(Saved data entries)
== Segment start ==

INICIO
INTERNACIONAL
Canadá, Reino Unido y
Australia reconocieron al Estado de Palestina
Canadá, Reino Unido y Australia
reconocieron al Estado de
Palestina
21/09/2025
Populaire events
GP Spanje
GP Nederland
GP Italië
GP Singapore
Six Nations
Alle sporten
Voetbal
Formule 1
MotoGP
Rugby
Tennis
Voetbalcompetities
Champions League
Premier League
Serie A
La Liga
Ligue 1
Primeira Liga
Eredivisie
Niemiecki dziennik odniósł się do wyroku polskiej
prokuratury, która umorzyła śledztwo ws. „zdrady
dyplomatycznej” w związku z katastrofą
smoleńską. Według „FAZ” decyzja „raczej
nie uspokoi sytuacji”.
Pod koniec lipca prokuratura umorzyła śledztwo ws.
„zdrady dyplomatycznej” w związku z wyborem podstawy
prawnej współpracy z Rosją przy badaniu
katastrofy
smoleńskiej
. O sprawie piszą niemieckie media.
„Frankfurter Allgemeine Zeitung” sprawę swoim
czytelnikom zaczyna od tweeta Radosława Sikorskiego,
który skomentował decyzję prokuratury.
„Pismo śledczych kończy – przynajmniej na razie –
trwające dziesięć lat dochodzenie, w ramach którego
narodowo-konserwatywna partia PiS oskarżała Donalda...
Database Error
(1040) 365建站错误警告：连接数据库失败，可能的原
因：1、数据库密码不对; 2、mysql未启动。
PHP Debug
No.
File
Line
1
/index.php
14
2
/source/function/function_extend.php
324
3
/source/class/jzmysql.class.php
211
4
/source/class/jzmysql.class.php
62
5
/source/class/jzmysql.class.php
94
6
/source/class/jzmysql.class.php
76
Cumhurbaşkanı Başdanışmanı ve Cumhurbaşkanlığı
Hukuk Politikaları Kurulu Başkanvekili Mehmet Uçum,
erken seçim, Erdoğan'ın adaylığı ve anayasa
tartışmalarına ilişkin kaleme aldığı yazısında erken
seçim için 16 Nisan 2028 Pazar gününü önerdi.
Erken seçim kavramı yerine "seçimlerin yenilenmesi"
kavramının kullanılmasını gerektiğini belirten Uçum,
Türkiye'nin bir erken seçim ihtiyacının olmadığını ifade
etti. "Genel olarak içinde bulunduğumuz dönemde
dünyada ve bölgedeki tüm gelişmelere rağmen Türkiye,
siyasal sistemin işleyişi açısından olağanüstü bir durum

== Segment end ==

* [What to produce]:
Search the entries for the word "umorzyła" and copy every line that has it.

* [Exercise response]:
prokuratury, która umorzyła śledztwo ws. „zdrady
Pod koniec lipca prokuratura umorzyła śledztwo ws.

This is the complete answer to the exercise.